Required work: Copy the data exactly. Images are the one exception.

Recorded information:
>>

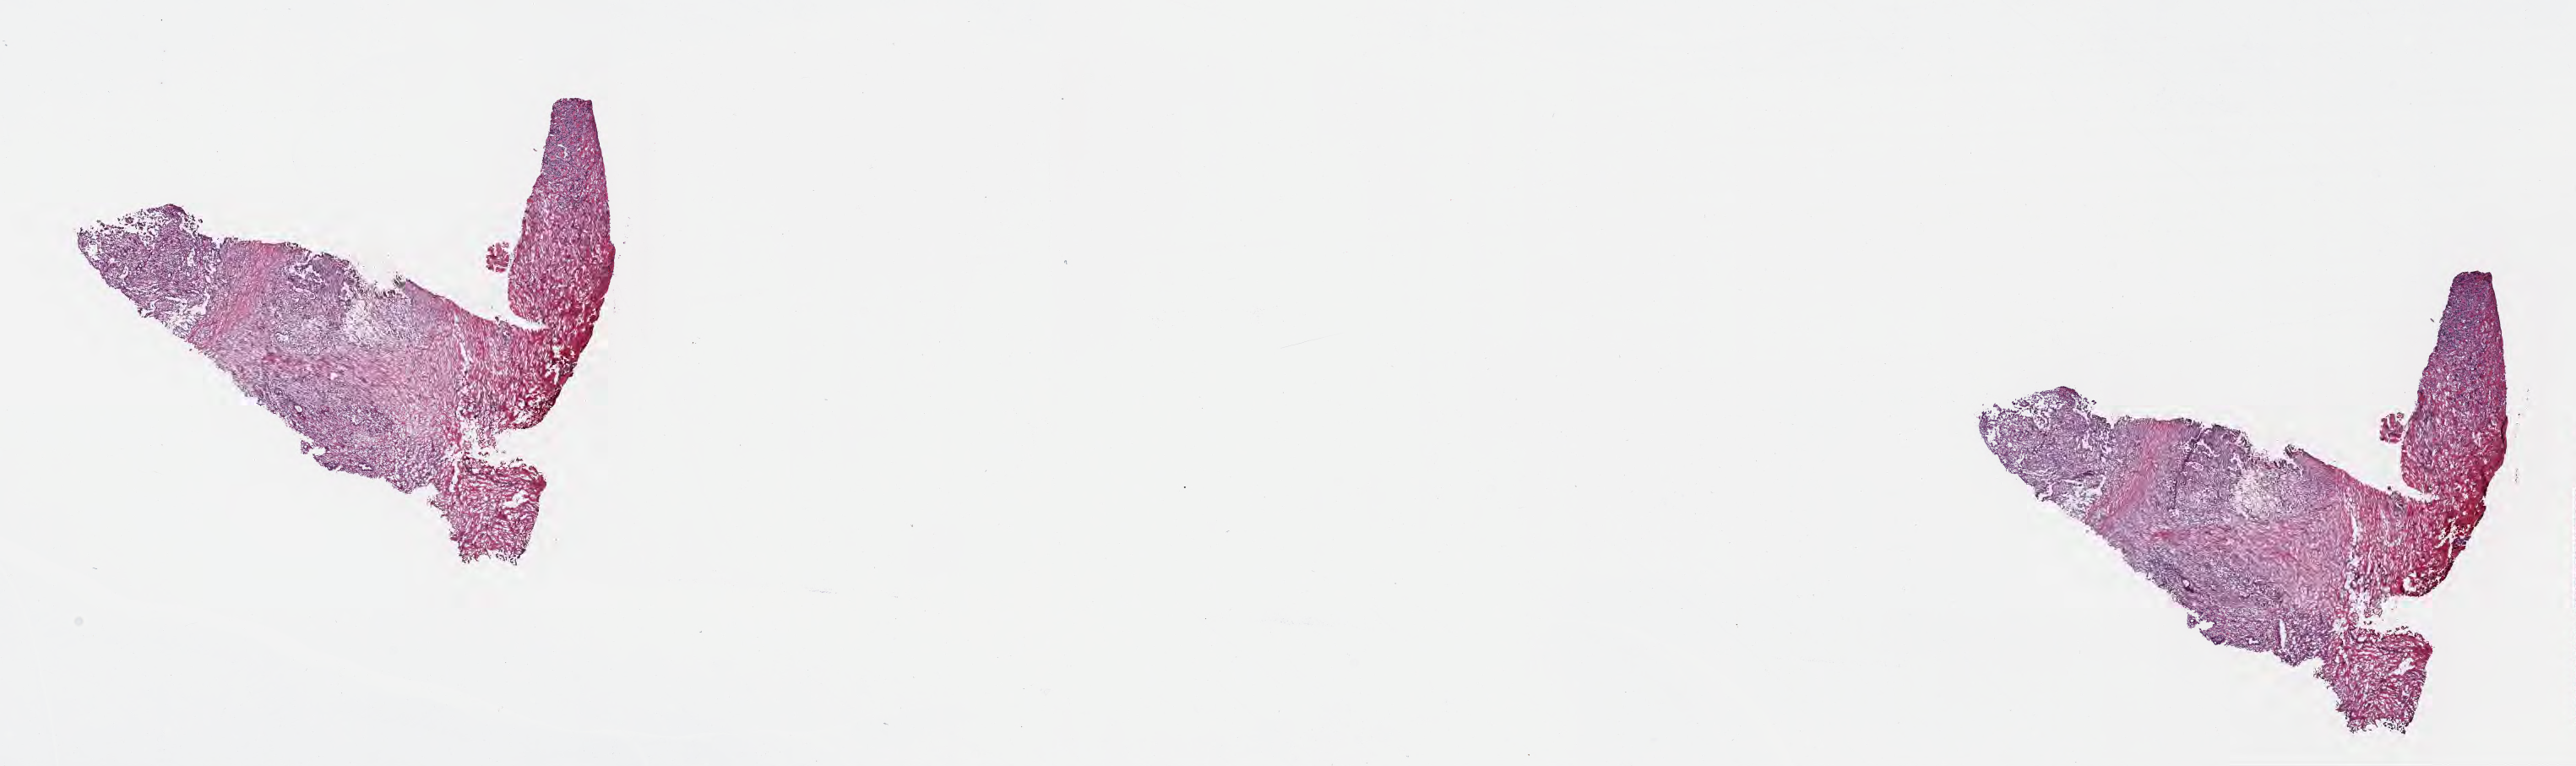
Haematoxylin and eosin whole-slide image, a low-resolution overview of the entire scanned area, about 24.6 x 7.3 mm, frozen section (tissue freezing medium), primary tumor, site: head of pancreas. Male, age 54 years at initial diagnosis. Tumor grade: G2 (moderately differentiated). Slide review estimates, as recorded: tumor cells 25%, tumor nuclei 30%, stromal cells 60%, necrosis 5%, normal cells 10%. Inflammatory infiltration, as recorded: lymphocyte infiltration 6%, monocyte infiltration 2%, neutrophil infiltration 2%.
AJCC pathologic stage: Stage III. Histologic diagnosis: Infiltrating duct carcinoma, NOS.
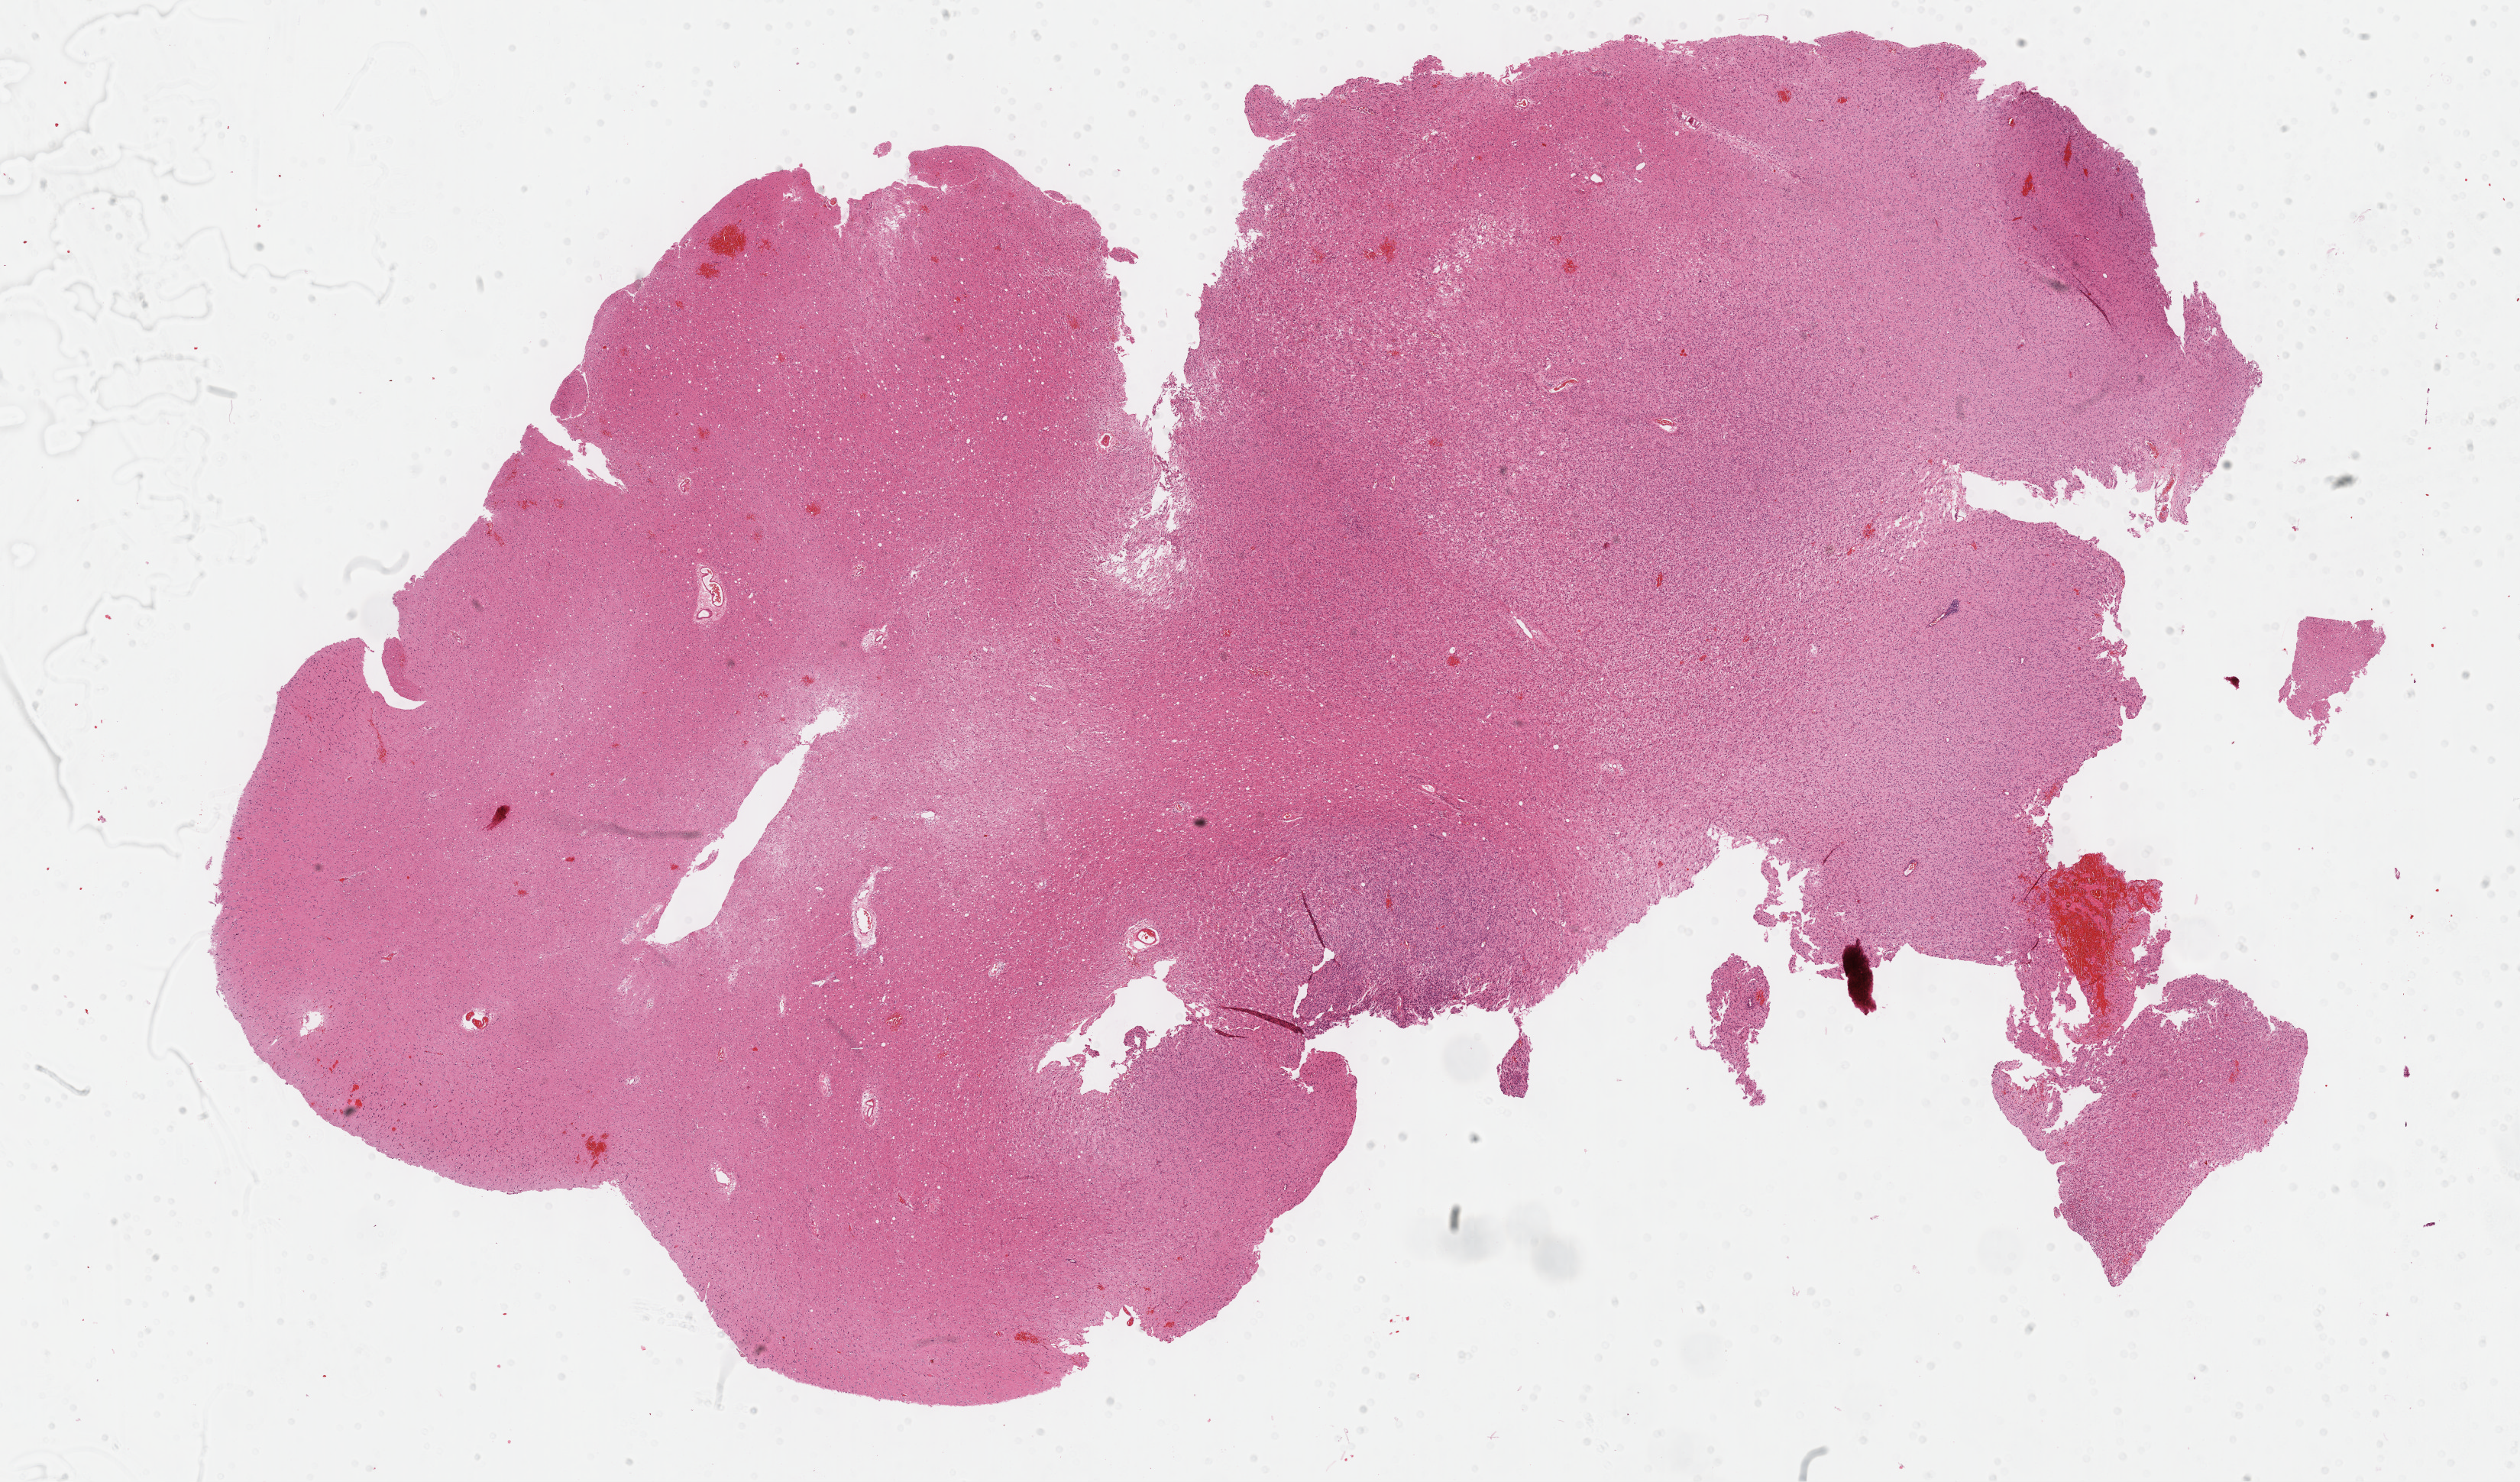
H&E-stained whole-slide image — shown as a low-resolution overview of the whole scanned area (about 26.7 x 15.7 mm); formalin-fixed paraffin-embedded (FFPE) diagnostic section; primary tumour sample from the brain. Female patient; age at initial diagnosis 59 years. Histologic grade: G3 (poorly differentiated).
Diagnosis: Astrocytoma, anaplastic (cerebrum). Laterality: left.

<<

Solution to this task:
Haematoxylin and eosin whole-slide image, a low-resolution overview of the entire scanned area, about 24.6 x 7.3 mm, frozen section (tissue freezing medium), primary tumor, site: head of pancreas. Male, age 54 years at initial diagnosis. Tumor grade: G2 (moderately differentiated). Slide review estimates, as recorded: tumor cells 25%, tumor nuclei 30%, stromal cells 60%, necrosis 5%, normal cells 10%. Inflammatory infiltration, as recorded: lymphocyte infiltration 6%, monocyte infiltration 2%, neutrophil infiltration 2%.
AJCC pathologic stage: Stage III. Histologic diagnosis: Infiltrating duct carcinoma, NOS.
H&E-stained whole-slide image — shown as a low-resolution overview of the whole scanned area (about 26.7 x 15.7 mm); formalin-fixed paraffin-embedded (FFPE) diagnostic section; primary tumour sample from the brain. Female patient; age at initial diagnosis 59 years. Histologic grade: G3 (poorly differentiated).
Diagnosis: Astrocytoma, anaplastic (cerebrum). Laterality: left.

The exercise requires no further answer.